* [EXTRAIT DU DOCUMENT]:
----

Notre principal a-t-il le droit de nous interdire d’amener cafetière pour le café, thermos de thé, gâteaux et de rafler nos tasses et notre micro-ondes du jour au lendemain ?

Notre chef d’établissement exige maintenant que nous déposions toutes nos « commandes » de photocopies 48H à l’avance au secrétariat, en a-t-il le droit ?

Voilà des questions, parmi d’autres, que nos posent les collègues, parfois désarmés.

La réponse n’est pas simple face à de tels abus de pouvoirs, de plus en plus fréquents, et qui semblent à la fois dérisoires et despotiques.
Non, malgré la volonté de certains, la loi ne régit pas – encore – tous les actes de la vie !

----

Éléments conservés d'une collection:
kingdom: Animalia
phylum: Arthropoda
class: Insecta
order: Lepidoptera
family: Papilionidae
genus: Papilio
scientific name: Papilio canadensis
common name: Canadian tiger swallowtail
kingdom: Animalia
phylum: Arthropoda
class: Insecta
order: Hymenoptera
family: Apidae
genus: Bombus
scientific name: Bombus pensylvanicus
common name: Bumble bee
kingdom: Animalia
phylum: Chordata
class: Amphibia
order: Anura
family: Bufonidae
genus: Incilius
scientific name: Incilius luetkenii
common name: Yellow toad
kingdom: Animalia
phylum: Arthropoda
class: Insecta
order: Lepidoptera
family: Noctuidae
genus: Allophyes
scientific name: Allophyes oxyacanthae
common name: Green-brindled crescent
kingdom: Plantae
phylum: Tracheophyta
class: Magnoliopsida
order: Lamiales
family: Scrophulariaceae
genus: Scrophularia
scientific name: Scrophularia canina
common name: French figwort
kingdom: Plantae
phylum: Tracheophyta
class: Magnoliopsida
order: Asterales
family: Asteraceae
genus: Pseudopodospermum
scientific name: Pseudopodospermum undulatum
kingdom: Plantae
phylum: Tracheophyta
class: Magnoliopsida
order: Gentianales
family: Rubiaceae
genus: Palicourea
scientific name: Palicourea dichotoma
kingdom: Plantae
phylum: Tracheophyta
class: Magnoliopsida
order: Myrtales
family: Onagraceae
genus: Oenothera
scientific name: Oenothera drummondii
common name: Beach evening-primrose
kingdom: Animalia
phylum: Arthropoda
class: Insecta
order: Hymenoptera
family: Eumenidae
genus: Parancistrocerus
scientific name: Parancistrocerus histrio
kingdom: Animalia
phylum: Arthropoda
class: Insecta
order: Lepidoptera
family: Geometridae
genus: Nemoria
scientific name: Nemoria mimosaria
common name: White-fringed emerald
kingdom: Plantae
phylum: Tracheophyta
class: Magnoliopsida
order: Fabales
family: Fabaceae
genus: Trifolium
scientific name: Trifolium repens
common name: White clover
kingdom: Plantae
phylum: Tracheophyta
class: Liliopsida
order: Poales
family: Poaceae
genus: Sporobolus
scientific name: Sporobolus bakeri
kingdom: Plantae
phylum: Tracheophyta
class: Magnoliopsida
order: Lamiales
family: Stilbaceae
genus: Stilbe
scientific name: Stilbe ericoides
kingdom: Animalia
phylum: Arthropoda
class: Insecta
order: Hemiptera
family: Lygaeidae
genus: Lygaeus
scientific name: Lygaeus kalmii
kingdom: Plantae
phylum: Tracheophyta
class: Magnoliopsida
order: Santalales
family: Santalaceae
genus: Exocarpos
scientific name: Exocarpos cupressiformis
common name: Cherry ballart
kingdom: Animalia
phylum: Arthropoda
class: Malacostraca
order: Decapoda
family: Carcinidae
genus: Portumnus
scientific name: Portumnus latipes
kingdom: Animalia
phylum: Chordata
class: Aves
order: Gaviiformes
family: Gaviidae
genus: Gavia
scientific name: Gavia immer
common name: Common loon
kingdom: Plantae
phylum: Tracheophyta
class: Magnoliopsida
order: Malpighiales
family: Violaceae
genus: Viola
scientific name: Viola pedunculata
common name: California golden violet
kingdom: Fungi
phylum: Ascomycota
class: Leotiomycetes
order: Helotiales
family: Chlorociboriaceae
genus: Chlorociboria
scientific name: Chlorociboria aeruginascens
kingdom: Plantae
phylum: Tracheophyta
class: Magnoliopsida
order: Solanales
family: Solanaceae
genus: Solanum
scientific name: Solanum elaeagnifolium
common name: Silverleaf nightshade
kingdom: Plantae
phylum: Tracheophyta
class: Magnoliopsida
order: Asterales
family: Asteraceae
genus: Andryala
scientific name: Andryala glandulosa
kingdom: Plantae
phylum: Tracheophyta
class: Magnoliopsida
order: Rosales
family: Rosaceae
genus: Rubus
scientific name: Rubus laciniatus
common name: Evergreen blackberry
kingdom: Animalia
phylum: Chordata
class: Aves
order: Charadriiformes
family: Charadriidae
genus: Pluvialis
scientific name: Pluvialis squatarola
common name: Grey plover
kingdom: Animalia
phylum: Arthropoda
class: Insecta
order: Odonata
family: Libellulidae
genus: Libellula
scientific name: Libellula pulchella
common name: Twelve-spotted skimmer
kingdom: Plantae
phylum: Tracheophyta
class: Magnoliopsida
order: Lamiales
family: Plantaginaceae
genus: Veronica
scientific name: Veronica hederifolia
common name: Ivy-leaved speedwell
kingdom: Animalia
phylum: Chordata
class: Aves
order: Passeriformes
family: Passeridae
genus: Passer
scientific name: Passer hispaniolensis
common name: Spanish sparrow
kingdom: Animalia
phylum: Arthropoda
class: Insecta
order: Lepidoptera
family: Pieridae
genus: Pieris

----

* [LISTE DES CONSIGNES]:
1. Relevez tous les objets que, d'après la première question de l'extrait, le principal interdirait d'amener ou retirerait aux enseignants.
2. Reproduisez fidèlement le passage de l'extrait qui va de « Notre chef d’établissement » jusqu'à « de la vie ! ».

* [CORRIGÉ DE L'EXERCICE]:
1. cafetière, thermos de thé, gâteaux, tasses, micro-ondes

2.
Notre chef d’établissement exige maintenant que nous déposions toutes nos « commandes » de photocopies 48H à l’avance au secrétariat, en a-t-il le droit ?

Voilà des questions, parmi d’autres, que nos posent les collègues, parfois désarmés.

La réponse n’est pas simple face à de tels abus de pouvoirs, de plus en plus fréquents, et qui semblent à la fois dérisoires et despotiques.
Non, malgré la volonté de certains, la loi ne régit pas – encore – tous les actes de la vie !